Exercise> Exactly how many lines in this material contain the string "Kembar"? Reply with the number alone.

Material for the task>
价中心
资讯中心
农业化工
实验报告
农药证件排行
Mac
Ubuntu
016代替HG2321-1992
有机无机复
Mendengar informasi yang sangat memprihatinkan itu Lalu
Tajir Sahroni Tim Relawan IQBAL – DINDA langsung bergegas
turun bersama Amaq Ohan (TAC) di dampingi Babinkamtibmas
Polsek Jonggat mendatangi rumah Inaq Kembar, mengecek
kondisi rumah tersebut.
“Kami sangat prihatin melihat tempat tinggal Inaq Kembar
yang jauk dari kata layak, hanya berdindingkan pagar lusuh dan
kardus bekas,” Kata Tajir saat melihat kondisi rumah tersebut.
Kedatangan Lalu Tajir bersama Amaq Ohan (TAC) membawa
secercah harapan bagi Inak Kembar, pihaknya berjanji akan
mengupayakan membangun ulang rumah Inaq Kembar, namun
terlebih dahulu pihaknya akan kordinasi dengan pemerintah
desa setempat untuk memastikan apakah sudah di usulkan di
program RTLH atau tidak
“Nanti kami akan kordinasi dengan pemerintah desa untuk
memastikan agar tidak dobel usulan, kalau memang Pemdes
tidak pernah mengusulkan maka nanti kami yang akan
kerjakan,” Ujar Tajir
* * *
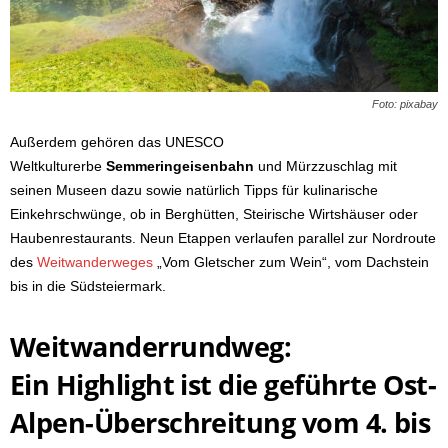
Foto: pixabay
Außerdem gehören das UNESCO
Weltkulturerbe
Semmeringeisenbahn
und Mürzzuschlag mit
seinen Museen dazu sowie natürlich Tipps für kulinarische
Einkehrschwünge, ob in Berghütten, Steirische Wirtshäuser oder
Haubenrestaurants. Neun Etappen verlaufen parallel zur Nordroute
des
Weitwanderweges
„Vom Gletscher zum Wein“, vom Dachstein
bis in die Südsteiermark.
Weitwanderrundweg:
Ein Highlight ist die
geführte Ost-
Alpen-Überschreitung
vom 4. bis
--
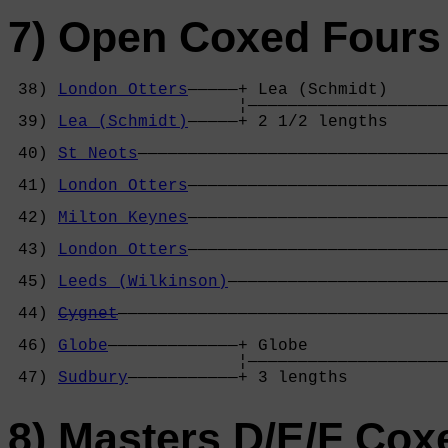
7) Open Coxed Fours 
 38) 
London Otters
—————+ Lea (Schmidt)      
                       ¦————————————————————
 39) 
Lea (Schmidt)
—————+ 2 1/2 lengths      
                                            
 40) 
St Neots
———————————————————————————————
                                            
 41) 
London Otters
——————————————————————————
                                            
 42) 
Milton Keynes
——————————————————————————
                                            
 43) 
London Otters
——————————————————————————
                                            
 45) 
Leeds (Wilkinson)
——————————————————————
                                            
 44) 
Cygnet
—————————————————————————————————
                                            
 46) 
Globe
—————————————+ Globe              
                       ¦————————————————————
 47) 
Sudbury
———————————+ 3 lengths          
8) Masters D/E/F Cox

Solution for this problem> 4